Codenation test 21st july graph question help

avi130698 · July 26, 2019, 9:08am

Can someone provide the optimized way to solve this? I tried but got 8/16 and tle for rest.
this was my solution ans the question.

#include<bits/stdc++.h>
using namespace std;
int main() {
int t;
cin>>t;
while(t--){
    int n,m,x,i,j,u,v;
    cin>>n>>m>>x;
    vector<vector<int> > graph(n);
    for(i=0;i<m;i++){
        cin>>u>>v;
        graph[u-1].push_back(v-1);
    }
    vector<int> ans(n,0);
    queue<int> node;
    queue<int> h;
    vector<int> vis(n,0);
    node.push(x-1);
    h.push(1);

    while(!node.empty()){
        int y=node.front();
        node.pop();
        int w=h.front();
        h.pop();
        //cout<<y<<" | "<<w<<endl;
        if(w%2==0){
            ans[y]++;
        }
        for(i=0;i<graph[y].size();i++){
            node.push(graph[y][i]);
            h.push(w+1);
        }
    }
    //cout<<endl;
    for(i=0;i<n;i++){
        cout<<ans[i]<<" ";
    }
    cout<<endl;
}
return 0;
}

sarthakmanna · July 26, 2019, 10:04am

Start a bfs from node X. As you traverse, maintain two dp arrays dpOdd and dpEven. dpOdd[i] = Number of paths starting from X and ending at node i with odd number of vertices in the path. Same for the dpEven array.

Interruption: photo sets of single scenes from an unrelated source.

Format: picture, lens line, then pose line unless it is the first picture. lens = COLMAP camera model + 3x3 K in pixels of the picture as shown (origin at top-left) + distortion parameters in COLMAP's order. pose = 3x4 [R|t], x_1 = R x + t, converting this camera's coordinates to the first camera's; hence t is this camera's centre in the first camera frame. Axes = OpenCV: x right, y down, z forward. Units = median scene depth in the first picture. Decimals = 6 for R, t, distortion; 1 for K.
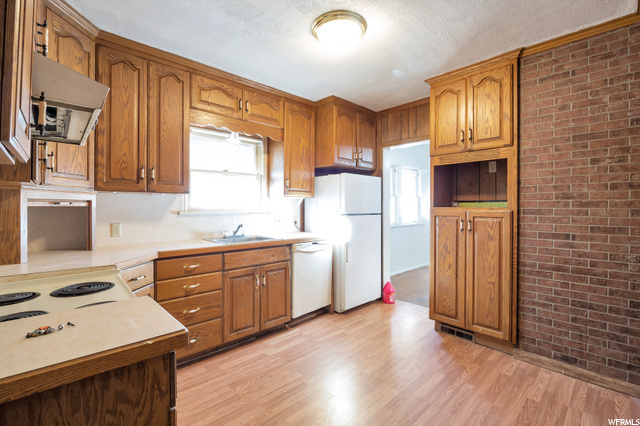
lens RADIAL K [[292.6, 0, 319.1], [0, 292.6, 207.9], [0, 0, 1]] dist [-0.003423, 0.000088]
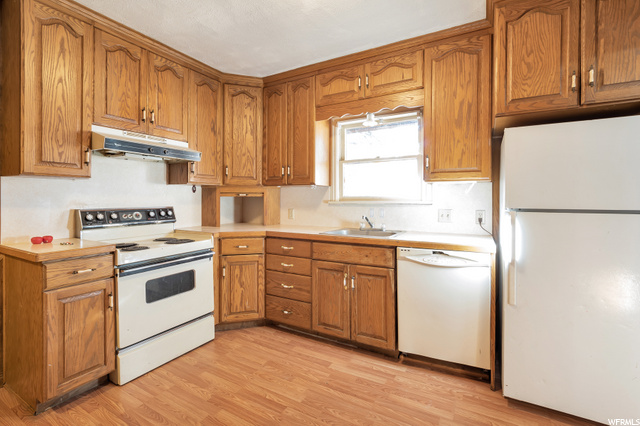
lens RADIAL K [[292.6, 0, 321.0], [0, 292.6, 199.8], [0, 0, 1]] dist [-0.003423, 0.000088]
pose [[0.289700, 0.003317, -0.957112, 0.608654], [-0.001023, 0.999994, 0.003156, 0.004467], [0.957117, 0.000064, 0.289702, 0.677603]]
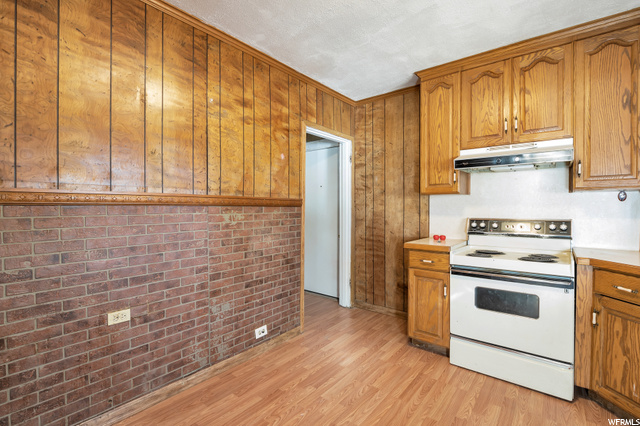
lens RADIAL K [[292.6, 0, 320.1], [0, 292.6, 211.7], [0, 0, 1]] dist [-0.003423, 0.000088]
pose [[-0.991390, -0.002673, -0.130915, 0.256069], [-0.003973, 0.999945, 0.009674, 0.004624], [0.130882, 0.010111, -0.991346, 1.266427]]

Now, as you travel from node i to j, the transition will be
dpOdd[j] += dpEven[i]; dpEven[j] += dpOdd[i]

Obviously, dpOdd[X] = 1; dpEven[X] = 0

Now the actual problem lies in the bfs traversal. You can never move from node i to node j unless the value of dpEven[i] and dpOdd[i] is finalised.

Also, you need to account for the nodes which are unreachable from X. My solution was to first remove the unreachable nodes. You can do it in other ways too.